- _DOCUMENT EXCERPT_:
Supreme Court Justices Will Issue ObamaCare Opinion and Exit the Building for Summer Break: My Prediction and Here's Why and What It Means to Your Law Blog

Cocooned in my own little world, with a keyboard, a screen, and a deadline (or three), I haven't been aware until this weekend of all the hoopla surrounding the impending Obamacare opinion coming down from the United States Supreme Court over the past few weeks.

Seems there was a bunch of folk that thought we'd have their decision long before now, and I have to wonder why ... ratings?  over-eager? never met a judge (much less been one)?  Now, things are getting fever-pitched. 

Here's the thing:  this is going to bring a big, huge spotlight shining on those Justices and don't think for a minute that those Legal Brainiacs are not fully aware of this upcoming scrunity.  Which means that they aren't going to issue that ruling until they are ready to zip out for the summer break.

- _TASK DIRECTIONS_:
Copy out the blog post about the Supreme Court's Obamacare ruling word for word, from the title to the last sentence.

- _DATASET SECTION_:
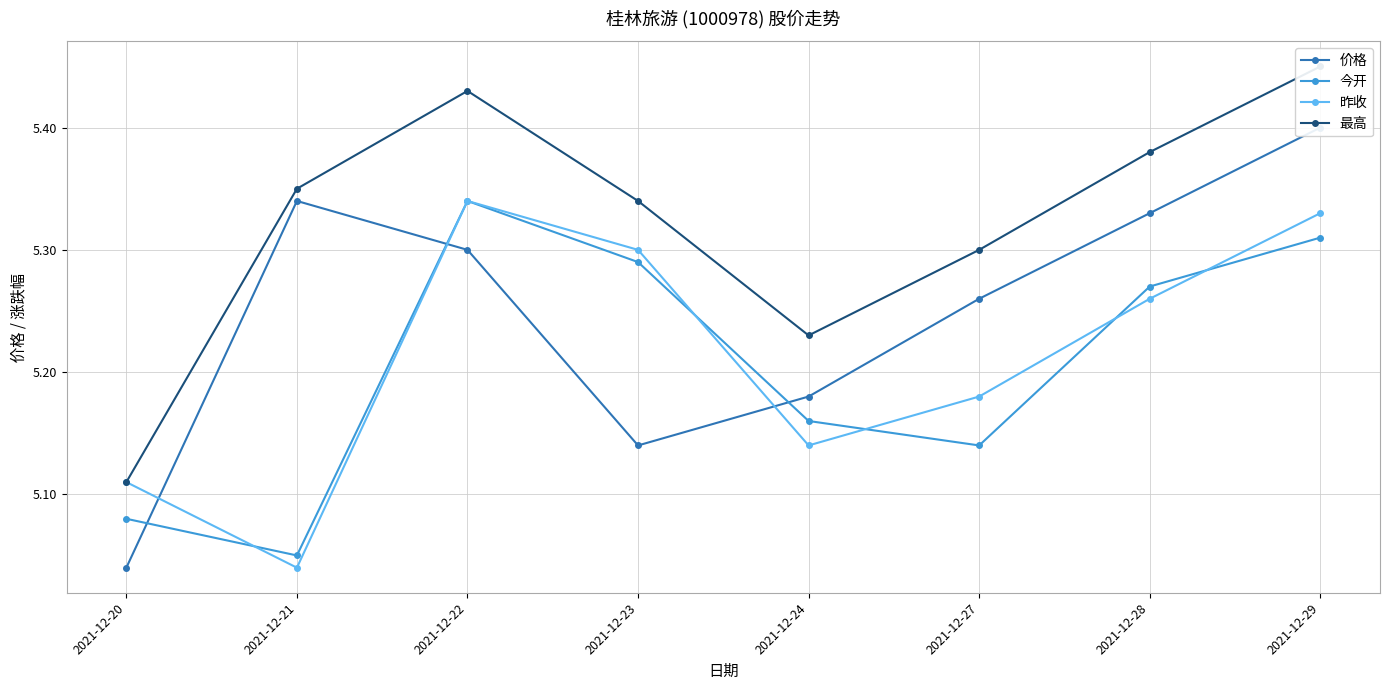

How many data points does each series have?

8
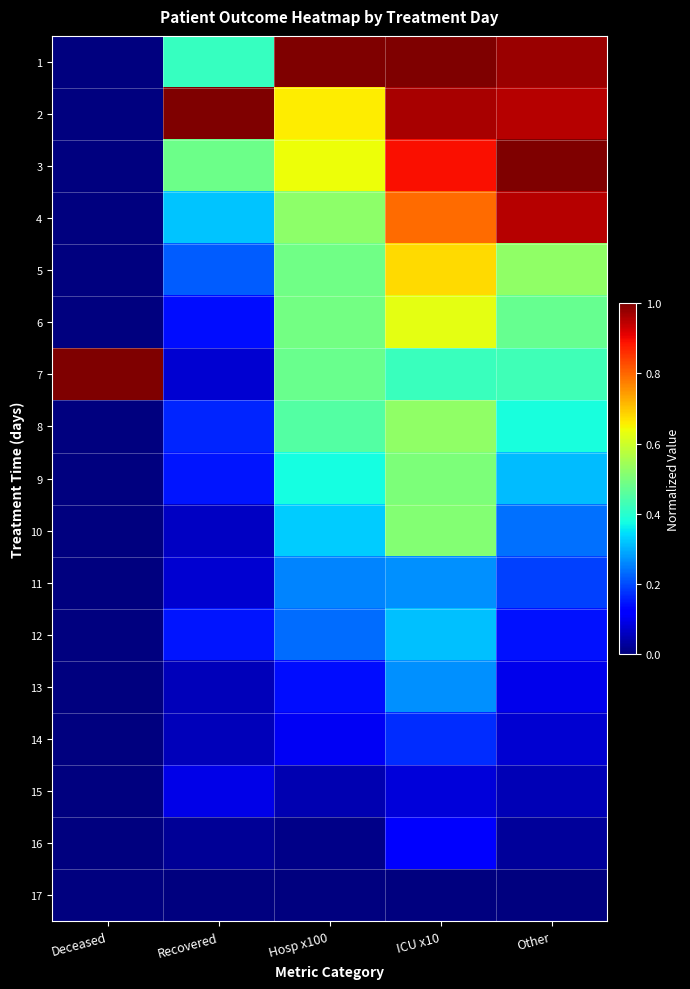

Between Recovered and ICU x10, which is larger?

ICU x10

- _ANSWER TO THE EXERCISE_:
Supreme Court Justices Will Issue ObamaCare Opinion and Exit the Building for Summer Break: My Prediction and Here's Why and What It Means to Your Law Blog

Cocooned in my own little world, with a keyboard, a screen, and a deadline (or three), I haven't been aware until this weekend of all the hoopla surrounding the impending Obamacare opinion coming down from the United States Supreme Court over the past few weeks.

Seems there was a bunch of folk that thought we'd have their decision long before now, and I have to wonder why ... ratings?  over-eager? never met a judge (much less been one)?  Now, things are getting fever-pitched. 

Here's the thing:  this is going to bring a big, huge spotlight shining on those Justices and don't think for a minute that those Legal Brainiacs are not fully aware of this upcoming scrunity.  Which means that they aren't going to issue that ruling until they are ready to zip out for the summer break.